• [INFORMATION PROVIDED]
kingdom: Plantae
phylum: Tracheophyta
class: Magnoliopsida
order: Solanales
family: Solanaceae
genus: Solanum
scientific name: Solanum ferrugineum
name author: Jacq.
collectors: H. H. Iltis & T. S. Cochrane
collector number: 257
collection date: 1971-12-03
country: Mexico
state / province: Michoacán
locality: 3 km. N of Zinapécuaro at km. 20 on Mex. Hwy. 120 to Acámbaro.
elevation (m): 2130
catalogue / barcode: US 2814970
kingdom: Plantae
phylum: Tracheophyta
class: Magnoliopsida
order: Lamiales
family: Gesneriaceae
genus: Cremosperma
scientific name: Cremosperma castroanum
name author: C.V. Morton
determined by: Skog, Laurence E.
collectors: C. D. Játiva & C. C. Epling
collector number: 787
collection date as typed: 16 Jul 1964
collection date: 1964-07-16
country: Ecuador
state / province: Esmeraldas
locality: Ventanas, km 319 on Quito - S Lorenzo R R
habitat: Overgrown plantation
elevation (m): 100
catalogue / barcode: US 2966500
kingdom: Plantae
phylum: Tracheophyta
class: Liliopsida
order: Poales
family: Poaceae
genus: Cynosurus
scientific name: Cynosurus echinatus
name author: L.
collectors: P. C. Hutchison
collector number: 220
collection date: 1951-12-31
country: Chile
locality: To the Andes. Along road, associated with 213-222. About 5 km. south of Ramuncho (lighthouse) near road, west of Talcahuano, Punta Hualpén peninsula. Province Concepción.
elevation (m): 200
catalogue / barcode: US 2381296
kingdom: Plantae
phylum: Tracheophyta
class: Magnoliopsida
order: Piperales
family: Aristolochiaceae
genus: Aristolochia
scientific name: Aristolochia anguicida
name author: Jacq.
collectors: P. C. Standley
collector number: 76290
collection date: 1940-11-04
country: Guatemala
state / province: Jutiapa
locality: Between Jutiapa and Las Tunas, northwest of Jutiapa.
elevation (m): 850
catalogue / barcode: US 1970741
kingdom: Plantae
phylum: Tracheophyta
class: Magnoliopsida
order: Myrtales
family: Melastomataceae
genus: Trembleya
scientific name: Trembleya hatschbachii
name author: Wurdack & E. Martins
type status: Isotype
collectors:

• [STATED EXERCISE] Count the lines of the records that contain the string "locality". Reply with the number alone.

• [RESULT] 4